Panics
In case of a fatal runtime error, Rust triggers a “panic”:
// Copyright 2022 Google LLC
// SPDX-License-Identifier: Apache-2.0
fn main() {
let v = vec![10, 20, 30];
dbg!(v[100]);
}
- Panics are for unrecoverable and unexpected errors.
- Panics are symptoms of bugs in the program.
- Runtime failures like failed bounds checks can panic.
- Assertions (such as
assert!) panic on failure. - Purpose-specific panics can use the
panic!macro.
- A panic will “unwind” the stack, dropping values just as if the functions had returned.
- Use non-panicking APIs (such as
Vec::get) if crashing is not acceptable.
This slide should take about 3 minutes.
By default, a panic will cause the stack to unwind.

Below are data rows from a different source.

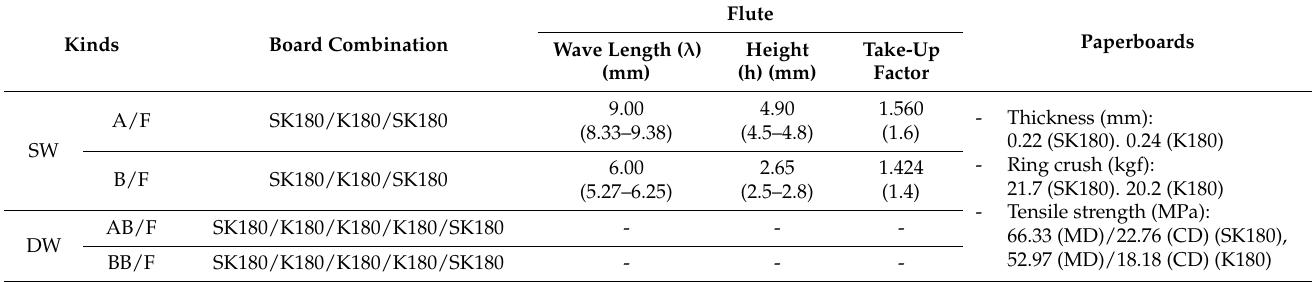
Table 1. Measured specifications of the corrugated paperboards used in the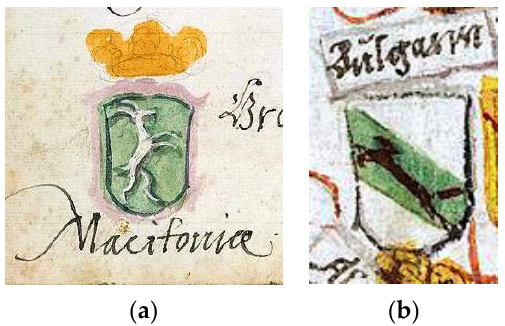
Figure 18. Coats of arms of ( a ) Macedonia ( b ) Bulgaria from the Koloriertes Wappenbuch .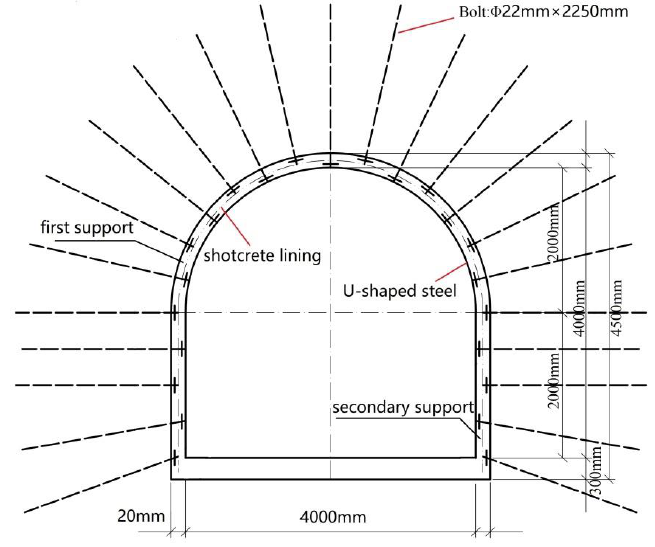
Figure 3. Primary support method used in the test roadway.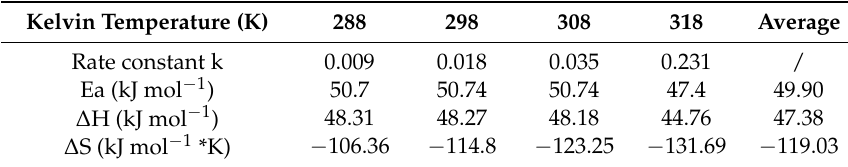
Table 1. Thermodynamic parameters for hydrolysis of FBEZF.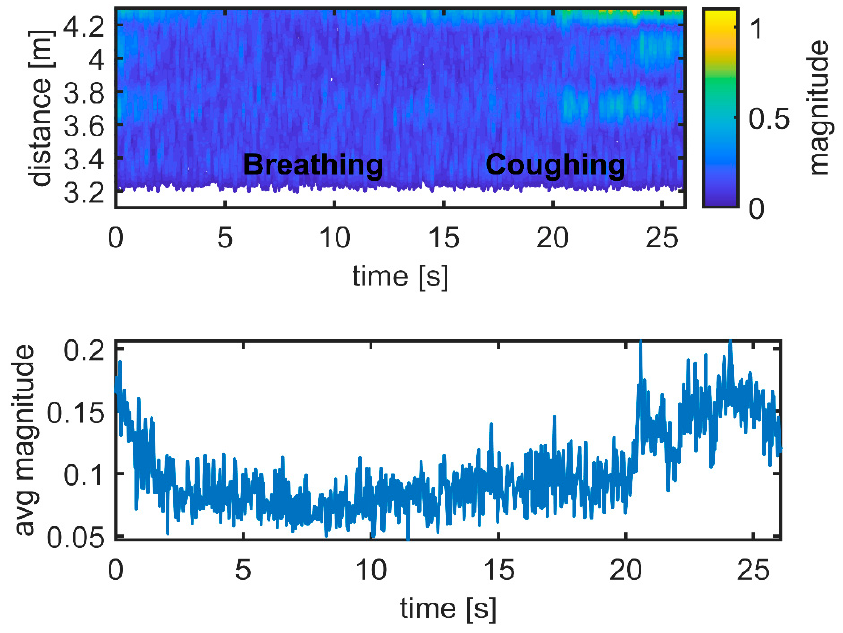
Figure 12. Respiration and coughing. Experimental results: lying down. Magnitude unit [ µ V] is normalized.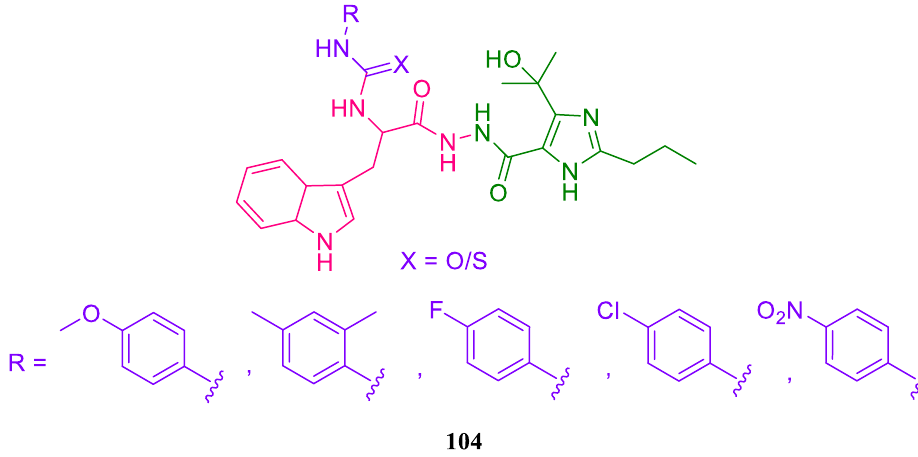
Figure 84. Tryptophan conjugated to imidazolo-derived thioureas/ureas. Rakesh K P et al. synthesised a new series of quinazolinone-Schiff bases ( 105 ) conju- gated with various amino acids and evaluated their in vitro anticancer potential against different human cancer cell lines, followed by DNA-binding and molecular docking stud- ies (Figure 85). The anticancer activity revealed that conjugates of Phe and Trp showed the highest antitumor activity. Phe analogues showed IC 50 values of 65.99 ± 1.51, 31.11 ± 1.19, 30.11 ± 1.08 and 29.11 ± 1.09 µg/mL, while Trp analogues exhibited 72.12 ± 0.06 30.34 ± 1.08 29.34 ± 0.98 29.66 ± 0.67 µg/mL against PBMC, MCF7, MDA-MB-435 and A549 cell lines. The DNA binding studies revealed that Phe and Trp conjugates reported the highest activity with IC 50 values of 48.33 ± 0.18 and 48.36 ± 1.39 µg/mL. From the SAR studies, the conjugates with amino acids, Phe and Trp and the presence of EDGs, such as -OH and - OCH 3 , presented enhanced anticancer activity with good binding capacity with DNA, whereas the molecules having EWGs, such as -F, -Cl and -NO 2 , reported much less anti- cancer activity. The molecular docking studies revealed that conjugates of Phe and Trp showed the highest docking scores of − 7.948 and − 7.400, respectively [173]. Figure 85. Amino acids-quinazolinone-Schiff bases.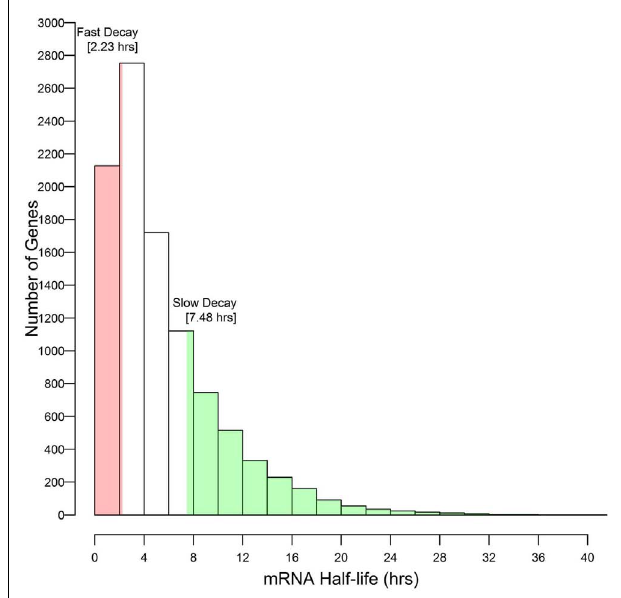
FIGURE 4 | Selection of outlier genes with fast and slow rates of mRNA decay relative to the distribution of mRNA half-lives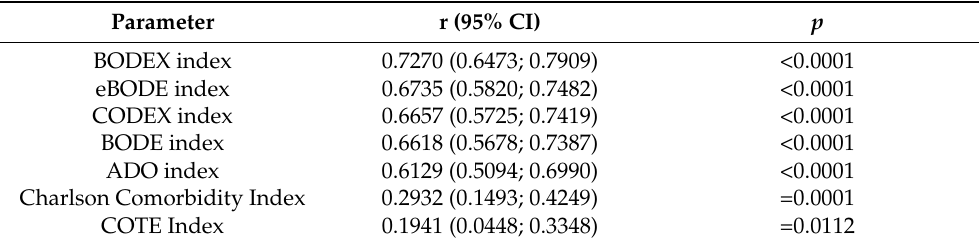
Table 2. Correlation analysis with COPD stage at the second control point.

The unwinding can be caught:
// Copyright 2022 Google LLC
// SPDX-License-Identifier: Apache-2.0
use std::panic;
fn main() {
let result = panic::catch_unwind(|| "No problem here!");
dbg!(result);
let result = panic::catch_unwind(|| {
panic!("oh no!");
});
dbg!(result);
}
- Catching is unusual; do not attempt to implement exceptions with
catch_unwind! - This can be useful in servers which should keep running even if a single request crashes.
- This does not work if
panic = 'abort'is set in yourCargo.toml.